No, I’m talking about my reversal on last week’s Ohio State/Wisconsin game. In my preseason preview, I picked the Badgers to win, saying that I liked Wisconsin to make a statement against the overhyped Buckeyes.

But after the Spartans defeated Bucky and what I felt was a less than inspiring Homecoming win over a truly awful Minnesota team, I backed off and went with the Buckeyes in my game preview.

Big mistake.

Well, now I’m faced with the same exact problem.

In September, I picked the Iowa Hawkeyes to hand the Badgers their only loss of the season Saturday in Iowa City. But after the Badgers’ exhilarating and impressive win over Ohio State, I’m loath to pick against Wisconsin.

Not only did the 2010 Badgers and Bret Bielema prove themselves capable of playing and beating the big boys last week at Camp Randall, but I simply don’t want to be Mr. Negative for two consecutive weeks.

So how can the Badgers topple Iowa and claim the Heartland Trophy for just the third time in the seven-year history of the brass bull? Let’s look at the top storylines of the game:


1. Run the ball. Duh.

The biggest reason I backtracked on my preseason belief that Wisconsin could beat Ohio State was, not only the 2010 Buckeyes’ ridiculously stout rush defense (they had been allowing just 78.7 yards per game), but also John Clay’s pedestrian numbers against the Buckeyes over the last two years.

Apparently etching your offensive linemen’s numbers into your hair makes a difference, as Ohio State was not able to contain Clay for a third time, nor could they stop freshman sensation James White, whose success could singlehandedly keep paper companies in business.

After last week’s slicing and dicing of Ohio State, who now leads the Big Ten in rushing defense? Iowa, allowing just 83.8 yards per game. But after last week, I’m betting that White and Clay will get theirs.


2. Avoid the letdown.

Fans might fear that after last week’s enormous victory, the Badgers’ first win over a No. 1 ranked team since 1981, that Bielema and his boys would have a hard time getting up for the Hawkeyes.

While there is no doubt that playing Iowa in Iowa City a week after hosting Ohio State is a huge challenge, the Badgers would love nothing more than to take down Iowa.

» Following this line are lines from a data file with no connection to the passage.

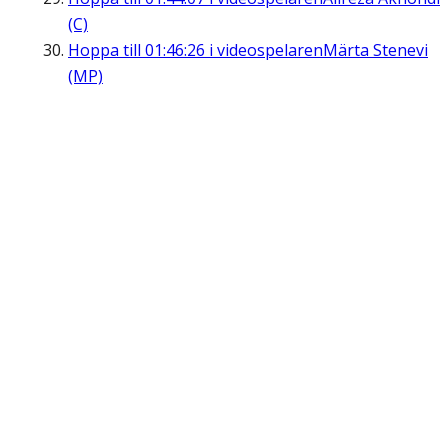
(C)
Hoppa till
01:46:26
i videospelaren
Märta Stenevi
(MP)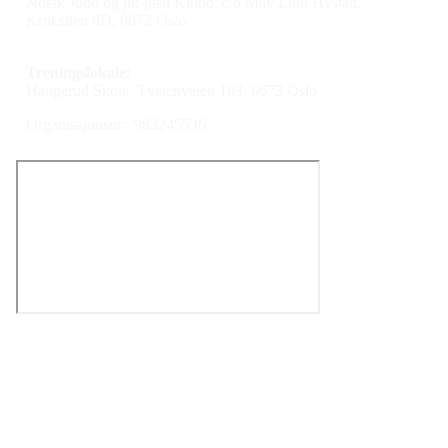
Norsk Judo og jiu-jitsu Klubb, c/o May Linn Hystad,
Krokstien 8D, 0672 Oslo
Treningslokale:
Haugerud Skole, Tvetenveien 183, 0673 Oslo
Organisajonsnr: 983245536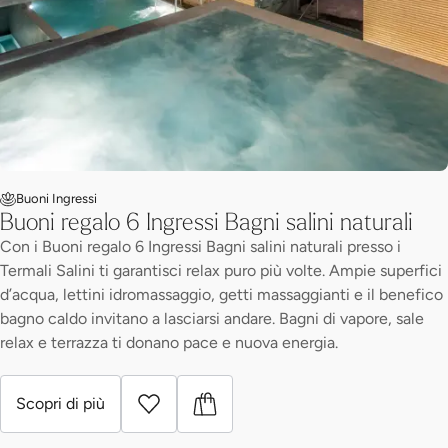
Buoni Ingressi
Buoni regalo 6 Ingressi Bagni salini naturali
Con i Buoni regalo 6 Ingressi Bagni salini naturali presso i
Termali Salini ti garantisci relax puro più volte. Ampie superfici
d’acqua, lettini idromassaggio, getti massaggianti e il benefico
bagno caldo invitano a lasciarsi andare. Bagni di vapore, sale
relax e terrazza ti donano pace e nuova energia.
Scopri di più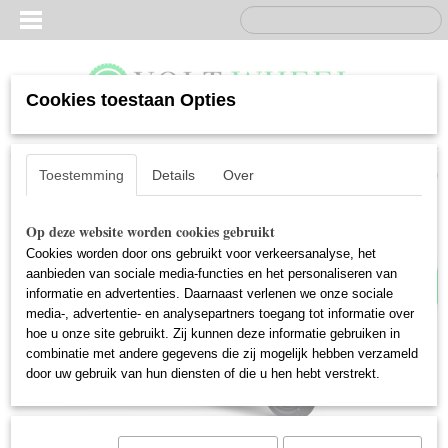
Cookies toestaan Opties
Inloggen
Registreren
UW WINKELWAGEN
Geen producten
(0)
Toestemming
Details
Over
Best getest ANWB
Op deze website worden cookies gebruikt
Cookies worden door ons gebruikt voor verkeersanalyse, het
aanbieden van sociale media-functies en het personaliseren van
informatie en advertenties. Daarnaast verlenen we onze sociale
media-, advertentie- en analysepartners toegang tot informatie over
hoe u onze site gebruikt. Zij kunnen deze informatie gebruiken in
combinatie met andere gegevens die zij mogelijk hebben verzameld
door uw gebruik van hun diensten of die u hen hebt verstrekt.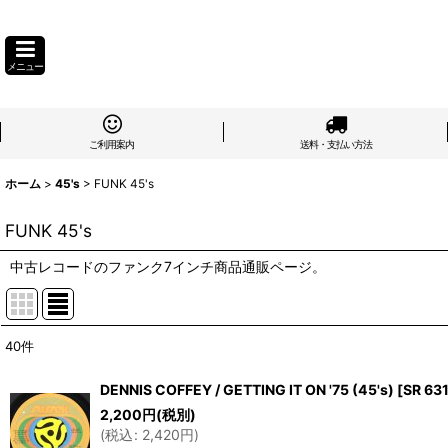
メニュー
ご利用案内
送料・支払い方法
ホーム
>
45's
>
FUNK 45's
FUNK 45's
中古レコードのファンク7インチ商品通販ページ。
40
件
表示数
:
DENNIS COFFEY / GETTING IT ON '75 (45's)
[
SR 63
在庫あり
2,200
円
(税別)
(
税込
:
2,420
円
)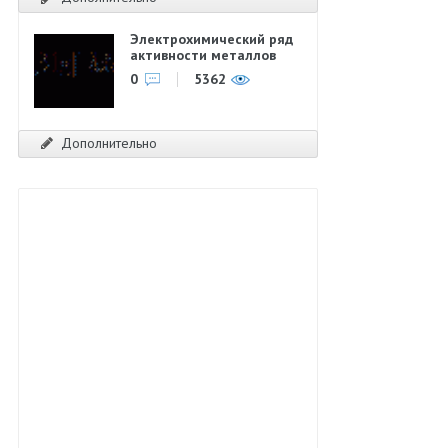
Электрохимический ряд
активности металлов
0
5362
Дополнительно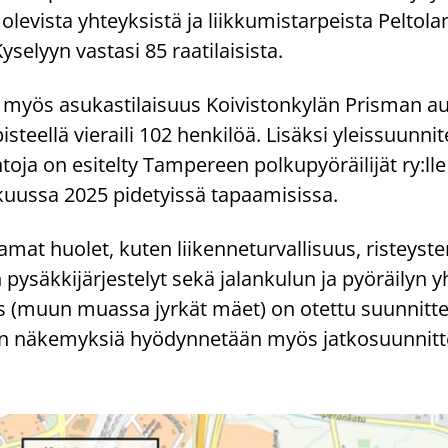
a ole­vis­ta yh­teyk­sis­tä ja liik­ku­mis­tar­peis­ta Pel­to
y­se­lyyn vas­ta­si 85 raa­ti­lai­sis­ta.
in myös asu­kas­ti­lai­suus Koi­vis­ton­ky­län Pris­man au
eellä vie­rai­li 102 hen­ki­löä. Li­säk­si yleis­suun­ni­
to­ja on esi­tel­ty Tam­pe­reen pol­ku­pyö­räi­li­jät ry:
uus­sa 2025 pi­de­tyis­sä ta­paa­mi­sis­sa.
mat huo­let, kuten lii­ken­ne­tur­val­li­suus, ris­teys­te
py­säk­ki­jär­jes­te­lyt sekä ja­lan­ku­lun ja pyö­räi­lyn 
s (muun muas­sa jyr­kät mäet) on otet­tu suun­nit­te­
nä­ke­myk­siä hyö­dyn­ne­tään myös jat­ko­suun­nit­te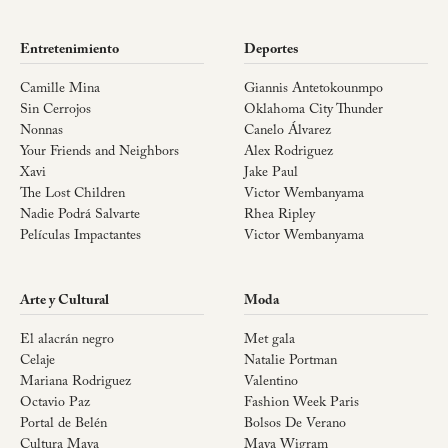
Entretenimiento
Deportes
Camille Mina
Giannis Antetokounmpo
Sin Cerrojos
Oklahoma City Thunder
Nonnas
Canelo Álvarez
Your Friends and Neighbors
Alex Rodriguez
Xavi
Jake Paul
The Lost Children
Victor Wembanyama
Nadie Podrá Salvarte
Rhea Ripley
Películas Impactantes
Victor Wembanyama
Arte y Cultural
Moda
El alacrán negro
Met gala
Celaje
Natalie Portman
Mariana Rodriguez
Valentino
Octavio Paz
Fashion Week Paris
Portal de Belén
Bolsos De Verano
Cultura Maya
Maya Wigram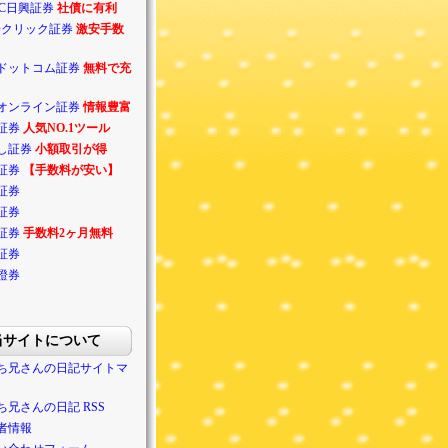
BC日興証券
社債に有利
Oクリック証券
激安手数
ドットコム証券
無料で充
オンライン証券
情報豊富
証券
人気NO.1ツール
し証券
小額取引が得
証券
【手数料が安い】
証券
証券
証券
手数料2ヶ月無料
証券
證券
当サイトについて
ち兄さんの日記サイトマ
ち兄さんの日記 RSS
者情報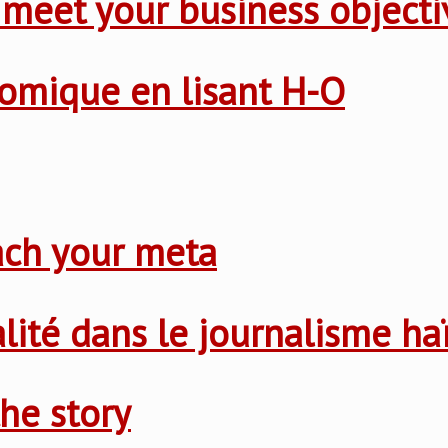
 meet your business objecti
nomique en lisant H-O
ach your meta
nalité dans le journalisme ha
he story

Iowa is the only team that Bucky has a current two-game losing streak against, the only team left on their schedule standing between them and a realistic shot at a Big Ten title and the only team to have its logo tattooed on their head coach’s body.

Not to mention that whoever wins the Heartland Trophy Saturday gets to hold on to it until 2013, the next time Wisconsin and Iowa will play under the new Big Ten divisions that take effect next year. If Bucky loses, it will be because Iowa outplays them, not because they couldn’t get motivated.

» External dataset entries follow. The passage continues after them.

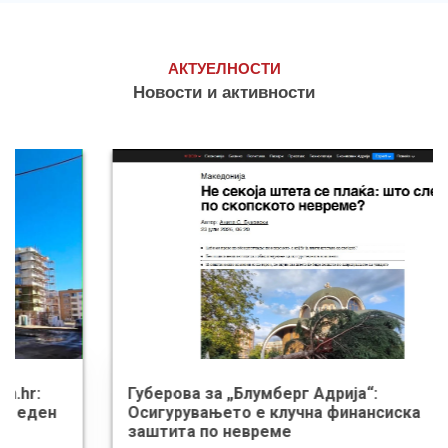
АКТУЕЛНОСТИ
Новости и активности
Губерова за „Блумберг Адрија“:
Осигурувањето е клучна финансиска
заштита по невреме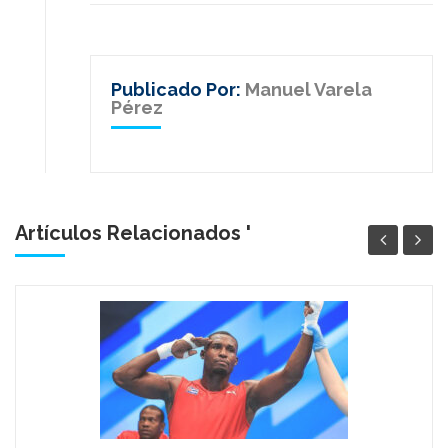
Publicado Por:
Manuel Varela
Pérez
Artículos Relacionados '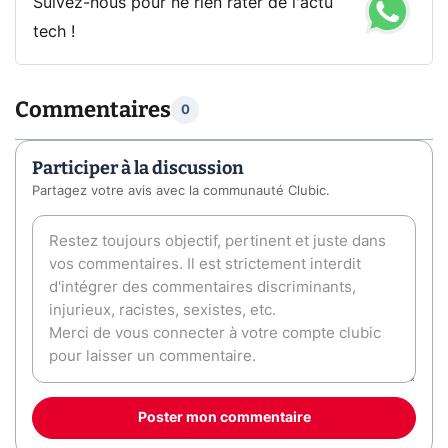
Suivez-nous pour ne rien rater de l'actu
tech !
Commentaires
0
Participer à la discussion
Partagez votre avis avec la communauté Clubic.
Poster mon commentaire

3. Tolzien must avoid the turnover.

Yes, Iowa quarterback Ricky Stanzi and Wisconsin quarterback Scott Tolzien have eerily similar statistics this season.

Through six games, Stanzi has completed 99 of 145 passes for a 68.3 completion percentage. Through seven games, Tolzien has completed 105 of 148 passes for a 70.9 completion percentage.

Stanzi has thrown for 1,474 yards. Tolzien for 1,353 yards.

What’s not so similar are the quarterbacks’ touchdown-to-interception ratios: Stanzi has thrown 13 touchdowns and only two interceptions in 2010, while Tolzien has mustered only seven touchdowns while throwing three picks.

And Tolzien had an awful day last year against Iowa, completing just 15 of 25 passes with no less than three interceptions and no touchdowns in a depressing 20-10 loss.

And that game was in Madison.

Tolzien has never started a game at Kinnick Stadium, and he must have an efficient—not great, but efficient and turnover-free—day if the Badgers hope to knock off the Hawkeyes for the first time since 2007.

If the Badgers were at home, I would take them to win this game in a heartbeat. But on the road, I have to hesitate. As I write this, the Hawkeyes are favored by six. Unfortunately, that sounds about right.

Final score prediction in September: Iowa 23, Wisconsin 14. Revised final score prediction: Iowa 27, Wisconsin 20.